Johnson County Library is pleased to announce that Lori Stratton has won our essay writing contest on the theme of A Universe of Stories with "Johnny Cash".

Lori Stratton is an English teacher at Gardner Edgerton High School. Her husband is a middle school guidance counselor, and they have three young adult children and one grandchild. Lori also works for the National Education Association as a trustee for the Leaders for Just Schools initiative. Her writing can be found at Grown&Flown.com, at her personal blog, lorijstratton.com, and on her Medium account, @ljstratton50.

Johnny Cash

            I first fell in love with music by listening to my dad’s old Johnny Cash albums. I’d put his scratched vinyl records on the ancient turntable my parents kept in our upstairs storeroom and crank the volume.

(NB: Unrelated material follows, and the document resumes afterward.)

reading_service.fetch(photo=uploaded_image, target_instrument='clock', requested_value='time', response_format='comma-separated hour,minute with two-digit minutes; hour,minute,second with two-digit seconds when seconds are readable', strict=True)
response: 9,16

Then my eight-year-old self would croon along with Johnny as I danced around the room on boring Saturday afternoons, oblivious to any life in the rest of the house.

            I don’t know when I became aware of my dad’s admiration for Johnny Cash. I only know that my parents, trying to raise three children on my father’s meager teaching salary, owned only a few records, and four of them were made by Johnny Cash.

            My dad was the first person in his family to graduate from college. In fact, he and his sister were the first in their family to graduate from high school. Born during the poverty-stricken 1930s, my father grew up during a time when music of any kind represented a luxury most Kansas dirt farmers could not afford. Still, his parents managed to buy a spindly little second-hand piano that I still own, and of course, there were always church hymns.

            My dad’s family went to a country church. When I think of the times I attended this church with my grandparents, I have vivid memories of lusty singing. No polite lip synching at Salem Lutheran. No trying to spare your pew-mates from your lack of talent. It didn’t really matter whether you could carry a tune or not. If you were present, you belted it out.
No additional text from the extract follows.